Hollywood tarzı gibi çekilmiş bir dizi.Yani bolca aksiyon ve adrenalin üst seviyede. Zombi türünü seviyorsaniz oldukça tatmin edecektir.Bana sanki the walking dead serisine nazire olarak çekilmiş gibi geldi.Yani orada bulamadiginiz hareket gerilim burda bolca var demek istiyorlar gibi.
Konu başlığına cevap veriyorum; insanlar
İngiltere’de nisan ayında en çok bunu izlemişler.
S2 Teaser 1–2–3
S2 Poster
S02E01-02
İlk sezonu da ilk sezonu neden yeterli bulduğumu da pek anımsadığımı söyleyemem elbette ama bu 2 bölümde ‘Niye izliyorum lan bu berbat diziyi?’ dedirtti. Hiçbir esprisi yok cidden olup biten/bitmeyen şeylerin. Devam etmeyeceğim.
salgının aylar sonrasında geçmesine rağmen sanki ilk günü yaşıyormuş gibi kararlar veren insanlarla dolu bir dizi. salgından bağımsız olarak da epey mallıklar var. sevmek istiyorum ama inatlaşıyor. şimdilik ara verdim. canım daha az sıkkınken devam edecem.
1 ve 2. bölümler karakterleri tanıtmakla geçti. çok mal sahneler olsa da tamam olur o kadar dedim.
3 ve 4 o kadar mal bölümlerdi ki 4teki karakter ölse diye dua ederken buldum kendimi. en azından zombinin karnı doymuş olurdu. adam da bir işe yaramış olurdu. sinirlerim yıprandı yeminle. bu kadar mantık dışı kararı bir insanın tek bir günde hatta tek bir yarım saat içinde verebilmesi. akıllara ziyan.
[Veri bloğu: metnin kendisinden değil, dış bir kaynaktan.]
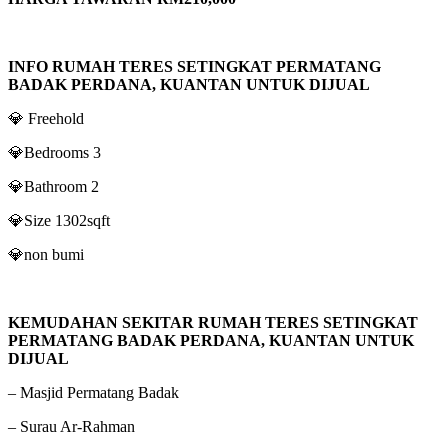
INFO RUMAH TERES SETINGKAT PERMATANG
BADAK PERDANA, KUANTAN UNTUK DIJUAL
💎 Freehold
💎Bedrooms 3
💎Bathroom 2
💎Size 1302sqft
💎non bumi
KEMUDAHAN SEKITAR RUMAH TERES SETINGKAT
PERMATANG BADAK PERDANA, KUANTAN UNTUK
DIJUAL
– Masjid Permatang Badak
– Surau Ar-Rahman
neyse ki 5 bir tık daha iyiydi. hem gerdi hem de tatlı tatlı sinir bozdu. bölüm sonu umut vaadetti.
derken 6 7 8 ile bok gibi bir şekilde sonlandırdı bu rezil sezonu. saçmalıklarla dolu 3 bölüm daha. harcanan emeğe paraya yazık gerçekten.
herkes 2. sezonu övmese hayatta devam etmezdim. kimseye de tavsiye etmiyorm.